*The task*. Present every line of text in the data below as a Markdown table with two columns, Number and Line. Number the rows in order, skip blank lines, and leave the pictures out of your answer.

*Working data*.
[Start of section]
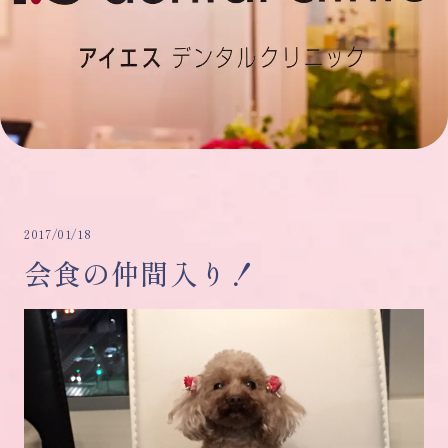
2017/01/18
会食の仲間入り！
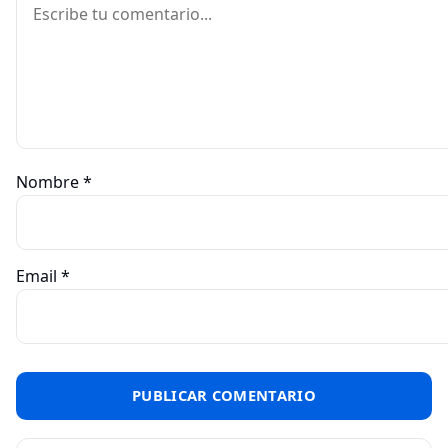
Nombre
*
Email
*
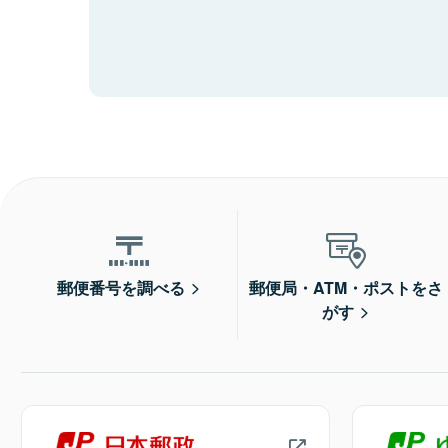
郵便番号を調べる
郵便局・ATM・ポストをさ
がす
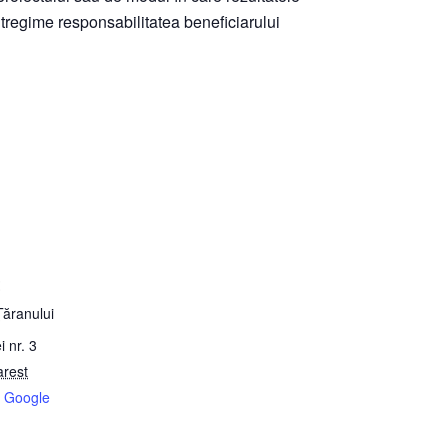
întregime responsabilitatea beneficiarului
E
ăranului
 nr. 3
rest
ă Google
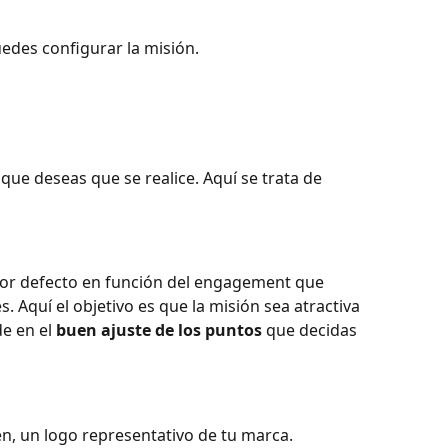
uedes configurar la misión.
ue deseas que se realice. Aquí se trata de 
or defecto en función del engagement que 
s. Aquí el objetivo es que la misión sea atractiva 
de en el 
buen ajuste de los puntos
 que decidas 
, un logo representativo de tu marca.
[End of section]
*Exercise result*.
| Number | Line |
|---|---|
| 1 | 2017/01/18 |
| 2 | 会食の仲間入り！ |
| 3 | Nombre |
| 4 | * |
| 5 | Email |
| 6 | * |
| 7 | 郵便番号を調べる |
| 8 | 郵便局・ATM・ポストをさ |
| 9 | がす |
| 10 | întregime responsabilitatea beneficiarului |
| 11 | E |
| 12 | ăranului |
| 13 |  nr. 3 |
| 14 | rest |
| 15 | ă Google |
| 16 | uedes configurar la misión. |
| 17 | ue deseas que se realice. Aquí se trata de  |
| 18 | or defecto en función del engagement que  |
| 19 | s. Aquí el objetivo es que la misión sea atractiva  |
| 20 | de en el  |
| 21 | buen ajuste de los puntos |
| 22 |  que decidas  |
| 23 | , un logo representativo de tu marca. |